SET OF TASKS —
A) In the essay on AI and upskilling, what did OpenAI's CEO list when asked what kids should study in school?
B) Pick up the essay on AI and upskilling after its last sentence and continue writing it.

QUOTED PASSAGE —
-------
You’ve probably been thinking about it. I know I’ve been, which means I’ve been thinking about how:
Over a decade ago, my undergrad professor Johannes hired me as a research assistant. Today, ChatGPT Deep Research can put together the literature review I was tasked with at a fraction of the time and cost.
During my econ PhD, I was a teaching assistant for a coding class. Today, that teaching assistant job probably doesn’t exist because students can learn to code much faster in a personalized way using AI.
In 2021, when I first started working behind-the-scenes in the creator economy, I’d type every word for a script, blog post, email and use raw brain power to come up with YouTube title ideas. Today, your favourite AI tool can do the same thing in seconds - and sometimes more creatively too.
So, I’ve come to accept that each year, some of the tasks that are currently integral to my job will become things that AI can do better - either alone (”AI replacement”) or in collaboration with me (”AI augmentation”). In other words, the value of some of my skills will decay. My guess is that anyone doing some form of knowledge work has grappled with this concern.
(There’s been an explosion of research on the effects of AI on jobs. My understanding of the literature is that the picture is a lot more nuanced than what the doomsayers or the AI-deniers suggest. In particular, (a) at the micro level, AI will indeed disrupt most knowledge work jobs, but (b) at the macro level, the effect on employment will be muted because industries and systems will adjust.)
The question I keep coming back to is this: In the age of AI, how should I be upskilling and retraining if the value of my current skillset is going to decay? And decay in a way that’s hard to predict?
One popular answer is to learn how to use AI. This is the foundation of the common refrain “AI won’t take your job, but someone using AI will.” But as
argues in this brilliant piece, that’s quite a surface level response that neglects the broader repercussions of AI on system-wide shifts.These days, there’s another answer that I keep coming back to. When asked by what kids should study in school these days, OpenAI CEO Sam Altmann said:
“Resilience, adaptability, high rate of learning, creativity, and certain familiarity with the tools.”
I keep coming back to this answer partly because, yes, it comes from one of the leading figures in the AI space. But also because I was expecting Sam to name a specific technical skills - like “AI engineering”. But he listed a broad range of meta-cognitive skills instead.
The more I think about it, the more it makes sense. AI’s black-box evolution means that no single skill is future-proof, so adaptability becomes the ultimate hedge.
-------
GIVEN RECORDS —
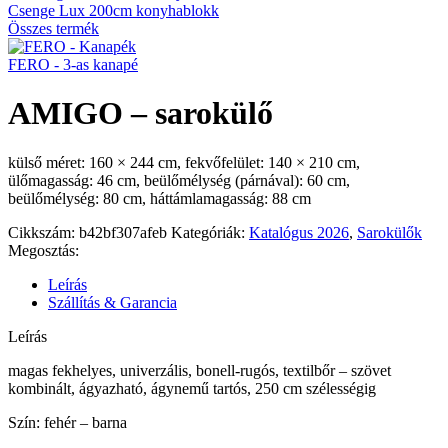
Csenge Lux 200cm konyhablokk
Összes termék
FERO - 3-as kanapé
AMIGO – sarokülő
külső méret: 160 × 244 cm, fekvőfelület: 140 × 210 cm,
ülőmagasság: 46 cm, beülőmélység (párnával): 60 cm,
beülőmélység: 80 cm, háttámlamagasság: 88 cm
Cikkszám:
b42bf307afeb
Kategóriák:
Katalógus 2026
,
Sarokülők
Megosztás:
Leírás
Szállítás & Garancia
Leírás
magas fekhelyes, univerzális, bonell-rugós, textilbőr – szövet
kombinált, ágyazható, ágynemű tartós, 250 cm szélességig
Szín: fehér – barna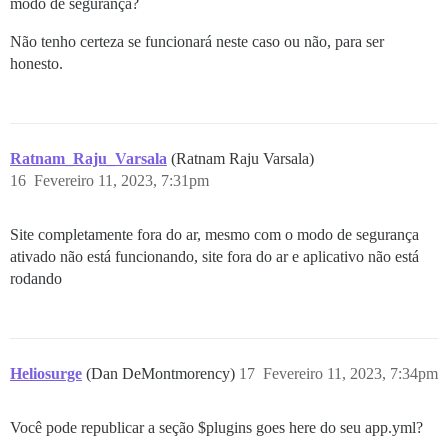
modo de segurança?
Não tenho certeza se funcionará neste caso ou não, para ser
honesto.
Ratnam_Raju_Varsala
(Ratnam Raju Varsala)
16
Fevereiro 11, 2023, 7:31pm
Site completamente fora do ar, mesmo com o modo de segurança
ativado não está funcionando, site fora do ar e aplicativo não está
rodando
Heliosurge
(Dan DeMontmorency)
17
Fevereiro 11, 2023, 7:34pm
Você pode republicar a seção $plugins goes here do seu app.yml?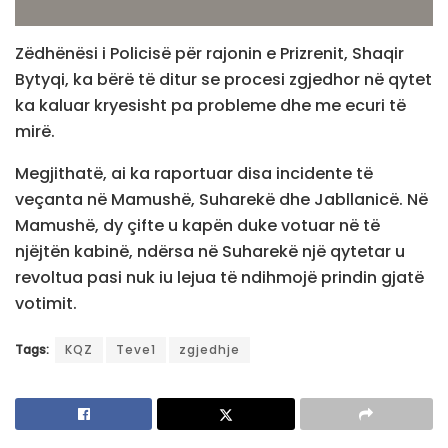
Zëdhënësi i Policisë për rajonin e Prizrenit, Shaqir
Bytyqi, ka bërë të ditur se procesi zgjedhor në qytet
ka kaluar kryesisht pa probleme dhe me ecuri të
mirë.
Megjithatë, ai ka raportuar disa incidente të
veçanta në Mamushë, Suharekë dhe Jabllanicë. Në
Mamushë, dy çifte u kapën duke votuar në të
njëjtën kabinë, ndërsa në Suharekë një qytetar u
revoltua pasi nuk iu lejua të ndihmojë prindin gjatë
votimit.
Tags:
KQZ
Teve1
zgjedhje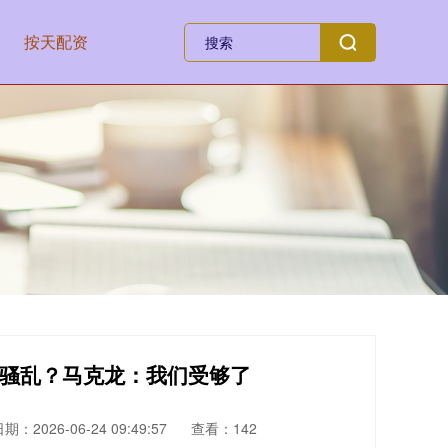
按天配资
还骚乱？马克龙：我们受够了
期：2026-06-24 09:49:57
查看：142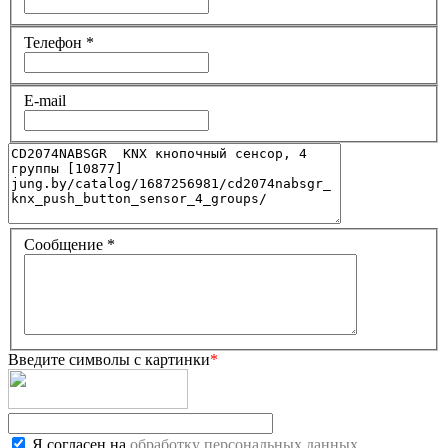
Телефон
*
E-mail
Сообщение
*
Введите символы с картинки
*
Я согласен на
обработку персональных данных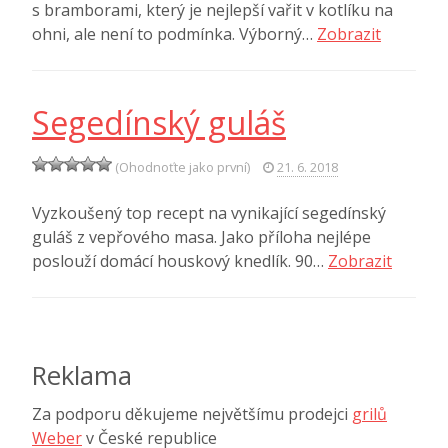
s bramborami, který je nejlepší vařit v kotlíku na
ohni, ale není to podmínka. Výborný…
Zobrazit
Segedínský guláš
(Ohodnoťte jako první)
21. 6. 2018
Vyzkoušený top recept na vynikající segedínský
guláš z vepřového masa. Jako příloha nejlépe
poslouží domácí houskový knedlík. 90…
Zobrazit
Reklama
Za podporu děkujeme největšímu prodejci
grilů
Weber
v České republice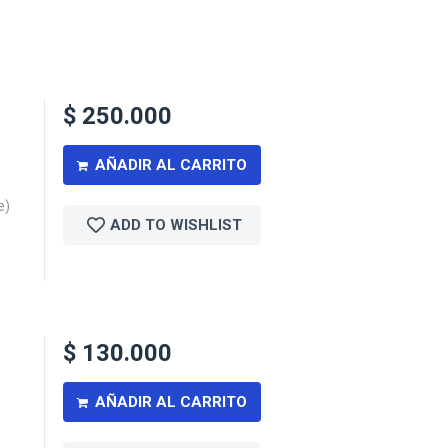
$
250.000
AÑADIR AL CARRITO
e)
ADD TO WISHLIST
$
130.000
AÑADIR AL CARRITO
-------
TASK-BY-TASK OUTPUTS —
A) Resilience, adaptability, high rate of learning, creativity, and certain familiarity with the tools.

B)
This then raises another question. What does being adaptable even mean? Does it mean being a generalist rather than a specialist (as
argues in his 2018 (pre-ChatGPT!) book Range)? Does it mean being a polymath like Da Vinci?I. Jobs, Tasks, Systems
Before we discuss what it means to be adaptable, let’s talk about what a job actually is (since many of us are probably thinking about adaptability in the context of work).
Most of us think about jobs in terms of titles and roles (”management consultant”, “software engineer”, “product manager”). But jobs are actually a bundle of tasks that can be unbunled and rebundled. It has little to do with the title. In the picture below, each grey dot is a task and the pink and yellow bundles are examples of jobs.1
As AI gets better and better, some of the grey dots (pre-AI tasks) will disappear and some dark dots representing fully-AI automatable tasks will appear. As a result, some jobs will be displaced (if all the dots in your previous job become AI automatable) and some jobs will be reconfigured (if you can outsource some tasks to AI and oversee others).
Let’s bring this back to adaptability. I think that in the age of AI, being adaptable means being able to deal with some of those grey dots disappearing and some of the darker dots appearing (system-wide shifts) and the “bundle” of tasks relevant to your job being redefined as a result.
II. The T-Shaped Professional
Now that we’ve established being adaptable = being able to deal with the bundling and unbundling of tasks within a job, how do we prepare for this unpredictable reshuffling of tasks?
In the 1990s, Tim Brown of the design firm IDEO popularized the concept of “The T-Shaped Professional” (TSP). The T-shape refers to the depth and range of expertise. The TSP is someone who can combine deep expertise in one area (the vertical stem of the “T”) and broad, functional knowledge across multiple disciplines (the horizontal bar of the “T”). Brown contrasted TSPs with “I-shaped” specialists (deep but narrow) and “generalists” (broad but shallow).
The TSP is a specialist with a generalist mindset. And I think this is precisely the sort of thing we need to be adaptable in the age of AI.
You need deep expertise (the vertical) because…
Depth is needed for AI oversight - only with deep expertise can you accurately assess AI outputs, identify errors, know when to override algorithmic suggestions.
Above-average expertise creates value AI can’t match (yet): I think AI’s really good at producing work at the level of an average professional, but it struggles with mastery. It doesn't have the nuanced understanding that comes from years of being immersed in a topic. Depth gives you pattern recognition that AI lacks.
And you need breath (the horizontal) because…
AI excels at specialized, repetitive work within narrow domains. Being confined to one skill set makes you vulnerable when that specific task gets automated.
The ability to pivot is a hedge. As AI reshapes industries, if you have knowledge across domains, you can more easily shift to adjacent areas where your skills are still relevant.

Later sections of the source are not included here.